Data records »
* * *

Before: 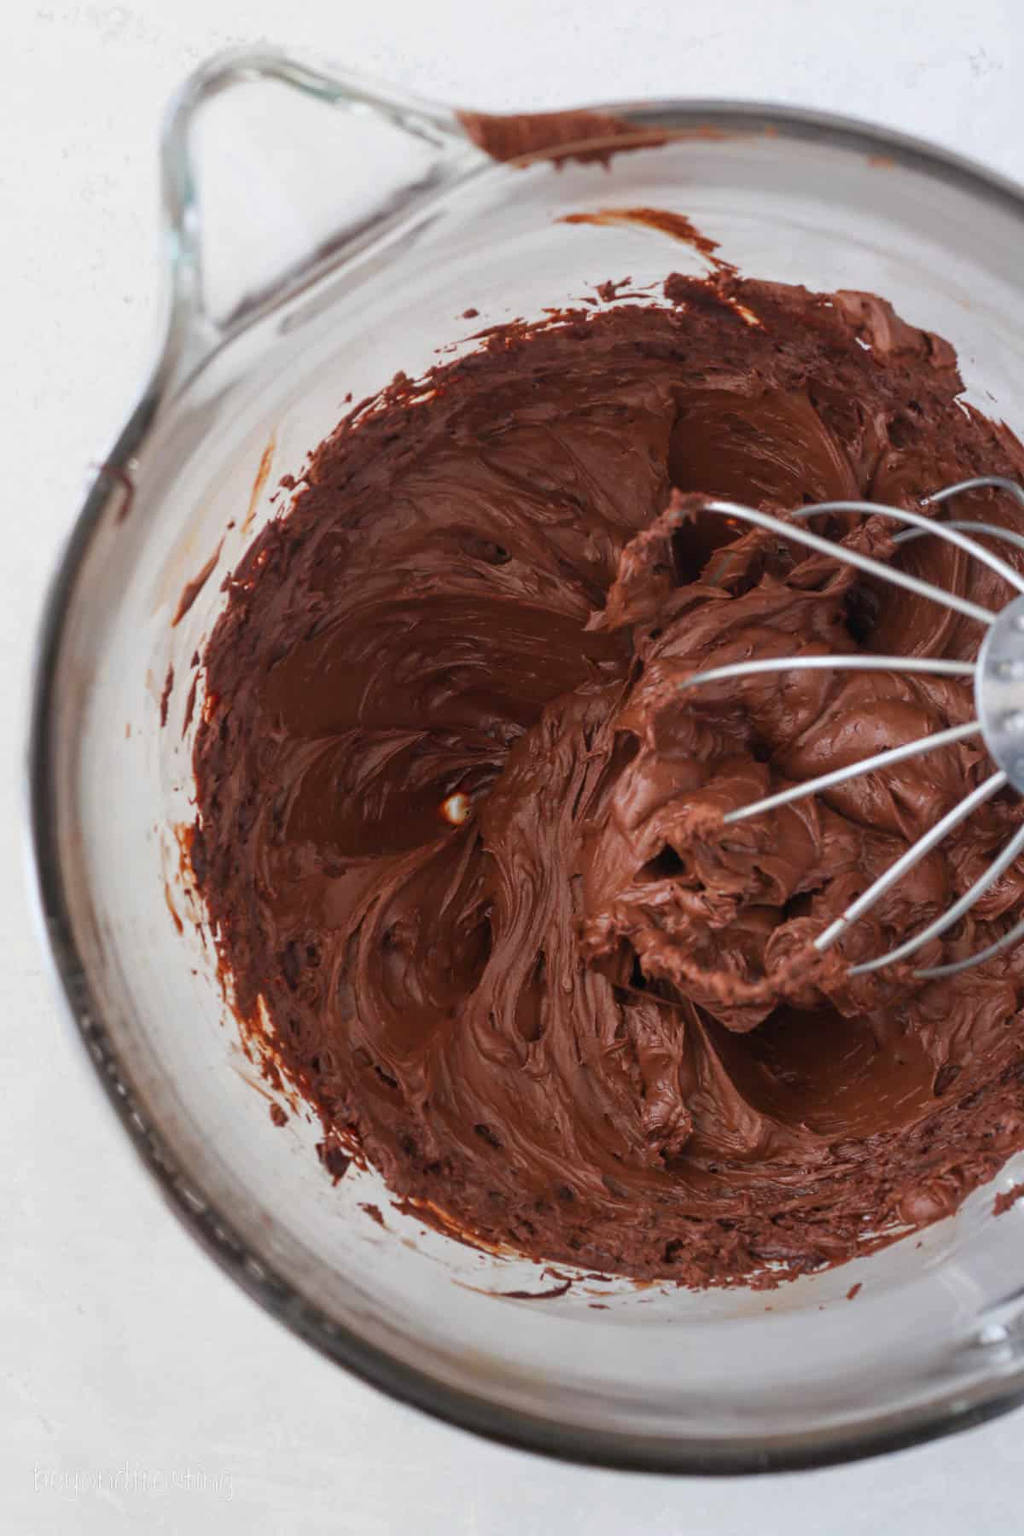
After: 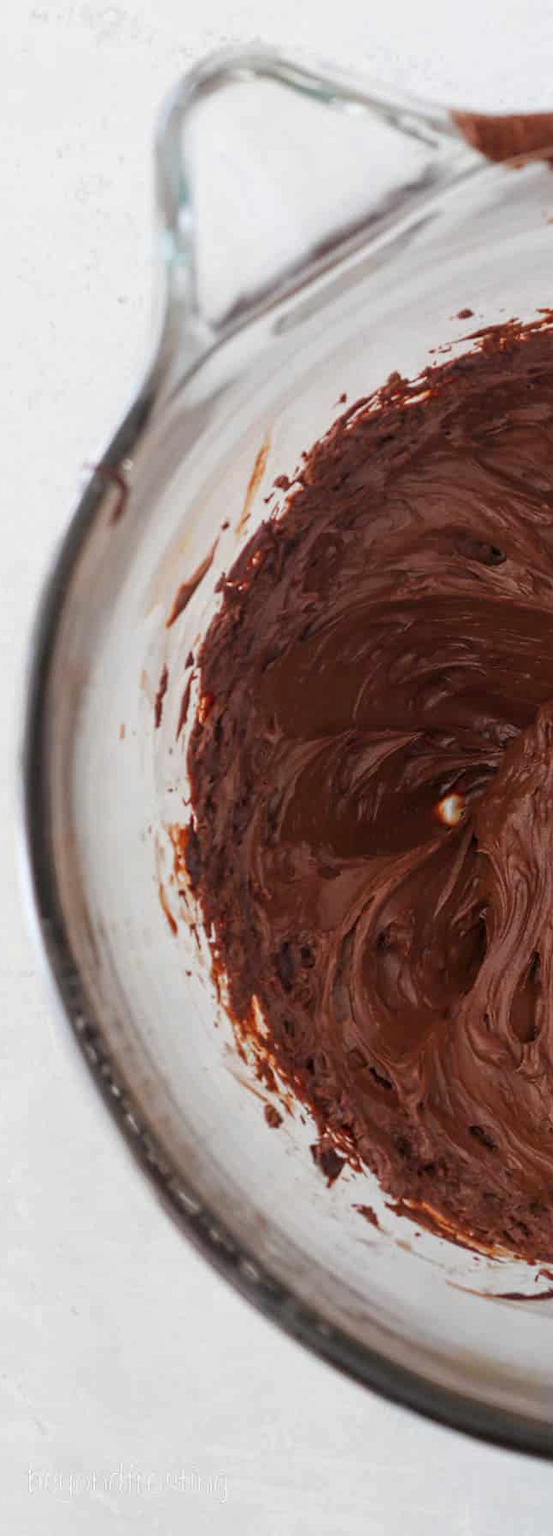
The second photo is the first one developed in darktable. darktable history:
local contrast: highlights 101%, shadows 102%, detail 120%, midtone range 0.2
crop: left 0.606%, right 45.351%, bottom 0.089%
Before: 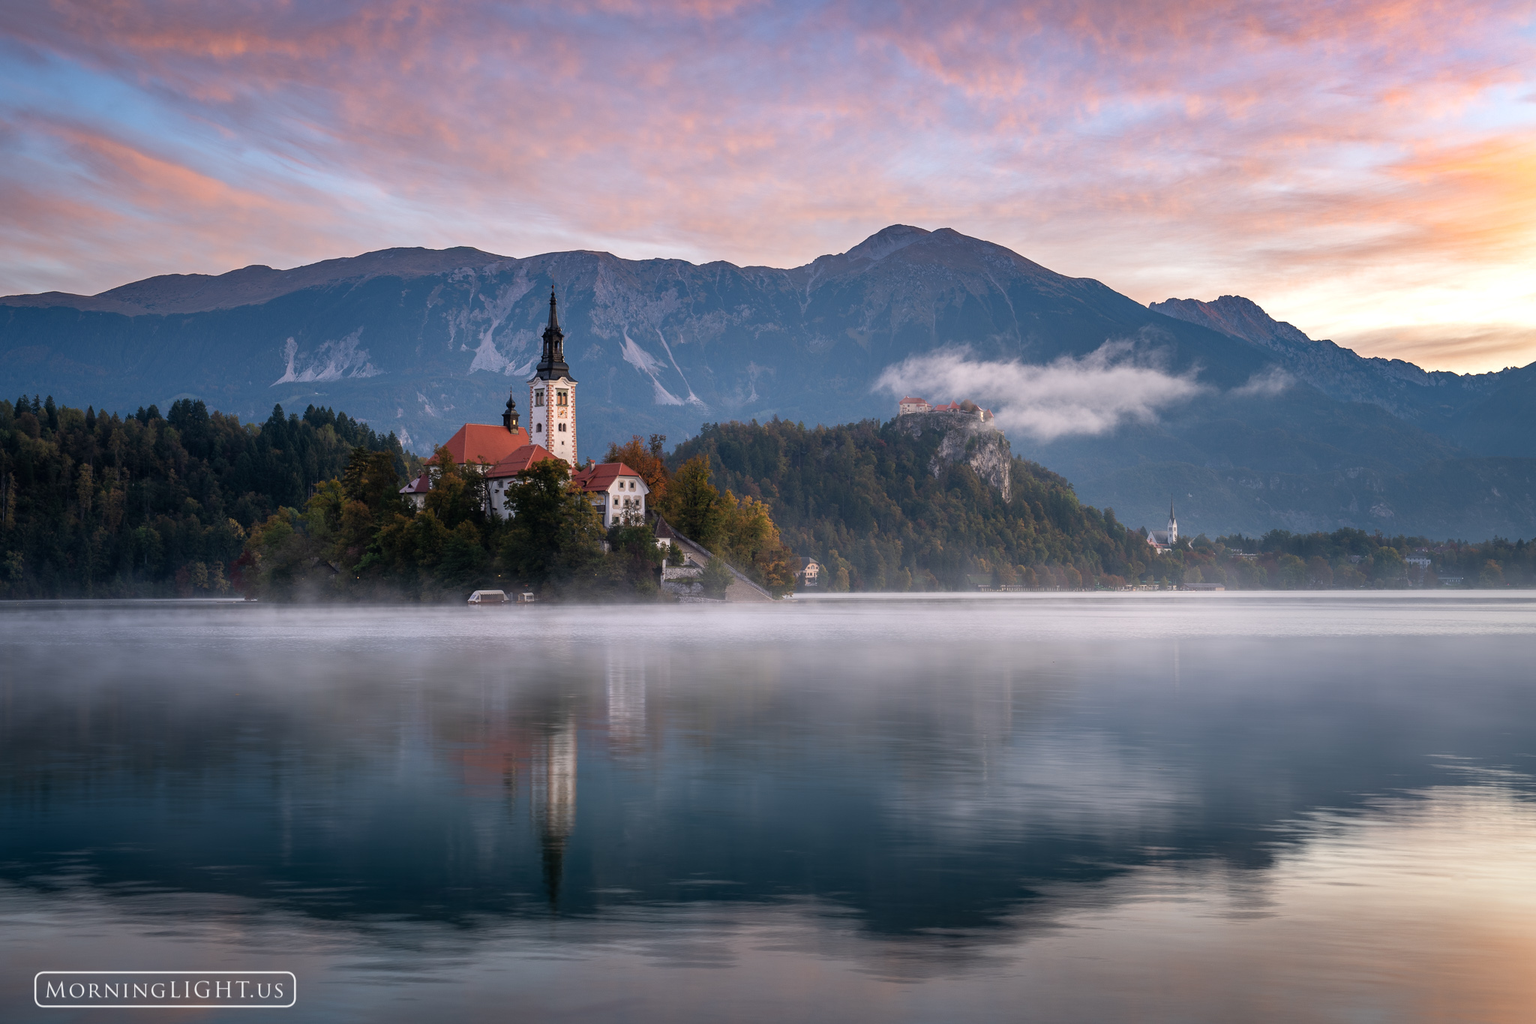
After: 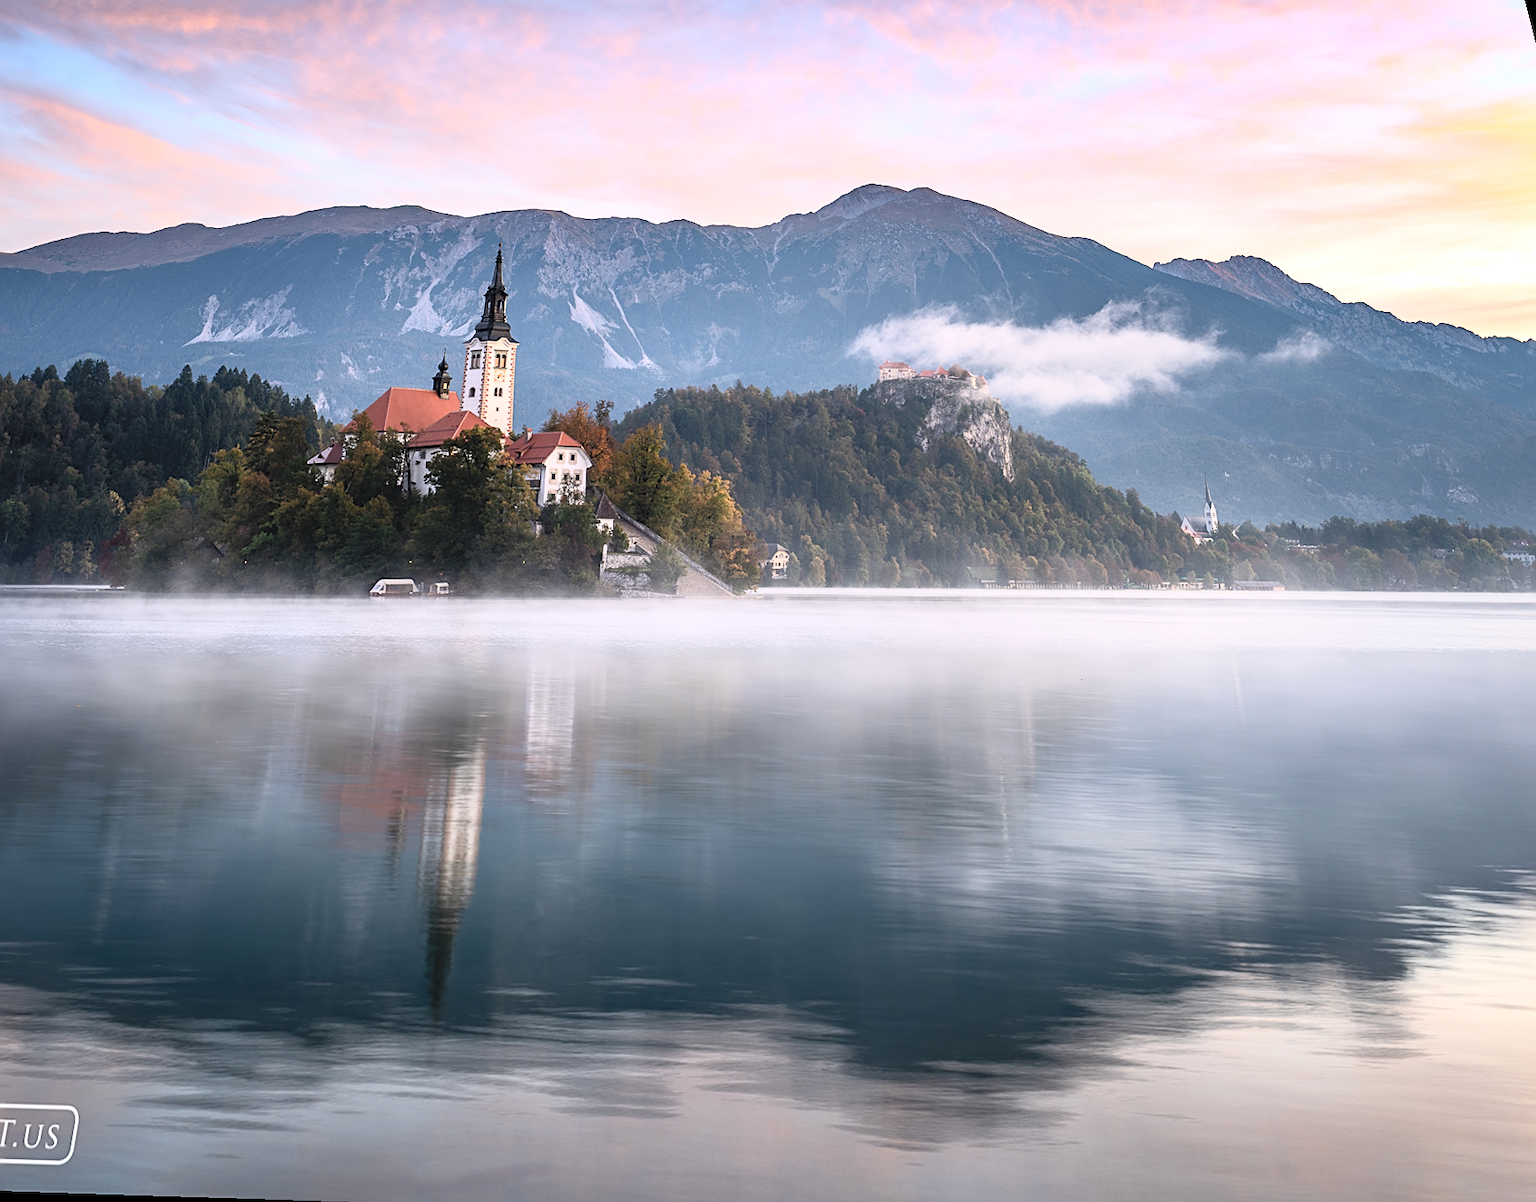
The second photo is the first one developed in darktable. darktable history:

* * *

Aim » Print every line of text from the items above word for word, leaving out the pictures.

Response to the task »
Before: 
After: 
The second photo is the first one developed in darktable. darktable history:
local contrast: highlights 101%, shadows 102%, detail 120%, midtone range 0.2
crop: left 0.606%, right 45.351%, bottom 0.089%
Before: 
After: 
The second photo is the first one developed in darktable. darktable history:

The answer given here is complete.